Friday, July 03, 2009

I write to you from Cavendish, near Sudbury. My parents-in-law live in a large former rectory called Over Hall, a name I once found highly risible but now I don't even hear as a pun, which shows, perhaps, that I have become inured to the comedy of English names. Wait, that's not right: I'm still highly amused by Nether Wallop and Little Snoring. Three years ago, the DE and I drove past a sign that abbreviated Little Snoring to Lt. Snoring, and I always imagined a small exhausted WWII cartoon character, Lieutenant Snoring. Probably he was Private Snafu's superior.

Once again we are Between Homes, having packed up our Cambridge apartment. That all went pretty smoothly, with one, well, snafu: the handsome brothers of the new tenant arrived, as arranged, to deliver a bed the day before the lease ended. That was what we agreed upon: one bed, because we had hired someone to clean the place and had a few sundry things to do ourselves. Except that the brothers had brought all of her things. An entire truck full. And now I guess I am officially someone complaining on a blog about other people's terrible behavior, so I'll stop.

So yes, we are between homes, without an address. It's an odd feeling. At the airport hotel, we handed over our old Cadillac to my friend Rob, and then the DE had nothing on his keychain and I had nothing but keys to padlocks--three storage rooms, one moving crate on its way to Iowa. In a week, we'll be in Bath for the summer, renting a summer place. Lovely though that will be, it won't count as living somewhere. This morning I was filling out a Q & A for the paperback of my memoir, and one of the questions was, How has living in so many places changed your writing? I said, I am much better at writing while sitting on the edges of beds now.

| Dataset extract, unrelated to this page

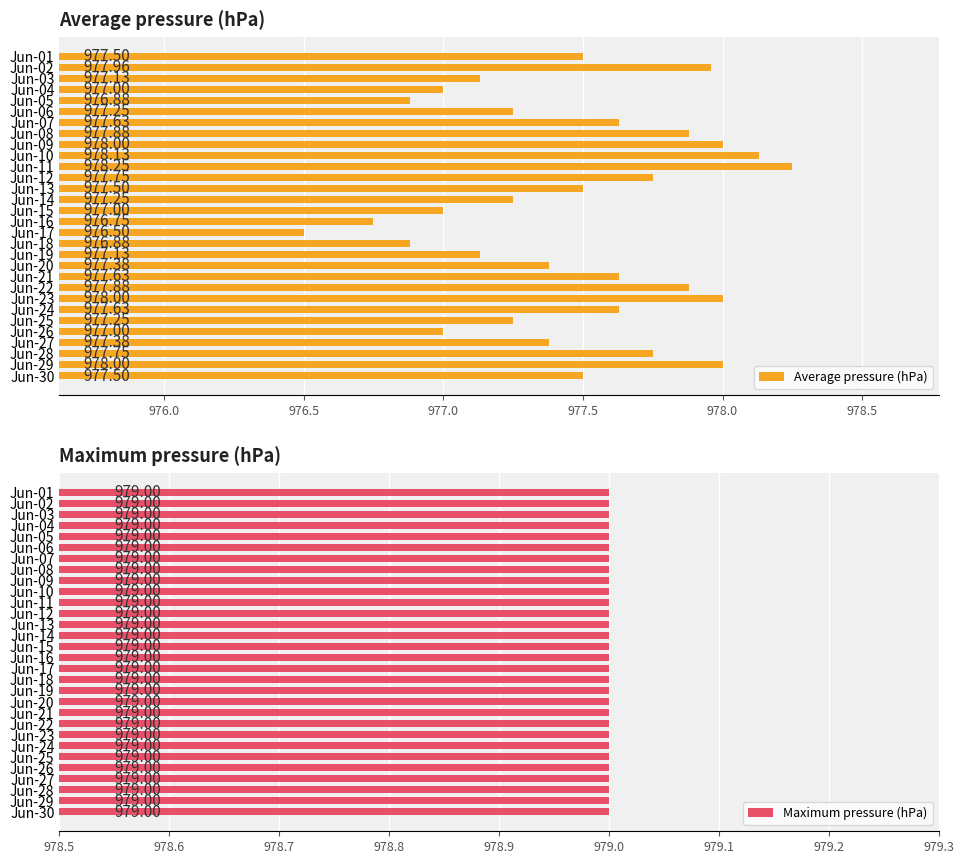

Rank the series by their maximum value, from lowest to highest.

Maximum pressure (hPa), Average pressure (hPa)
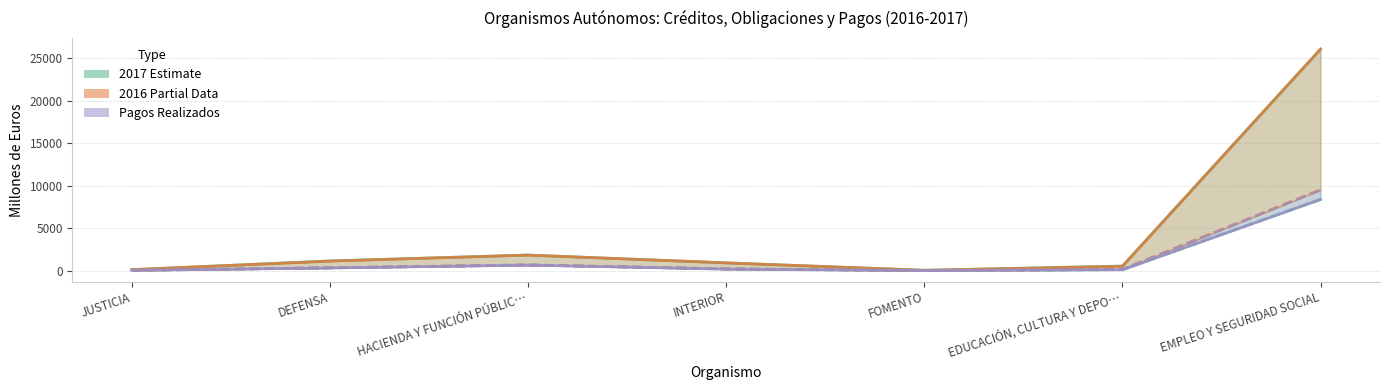

What is the difference between the highest and lowest values at INTERIOR?

736.7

Monday we drive to North Norfolk, to stay on the Holkham Estate for two nights. The day we scattered Pudding's ashes on Holkham Beach, we then drove onto the estate and saw dozens and dozens, maybe hundreds of deer, an astonishing sight. It seemed like Nature consoling us. Later I learned that there are something like 800 fallow deer on the property, and huge crowds of deer are pretty common. Which is even more consoling of Nature: it means that we can see something like what we had that morning often, whenever we're here and we need it.

5 comments:

Anonymous said...

You know, it does, it feels like an honor to read your reports from the places life takes you, other people's bad behavior, the lightness of key rings, the edges of beds, and going back to the place where you scattered Pudding's ashes and saw the magnificent deer, all of it. Reading this made me think of you and your family tenderly, and I wanted to say so.

Hope's Mama said...

I remember that from your book, Elizabeth.
Thinking of you in this Between Houses stage!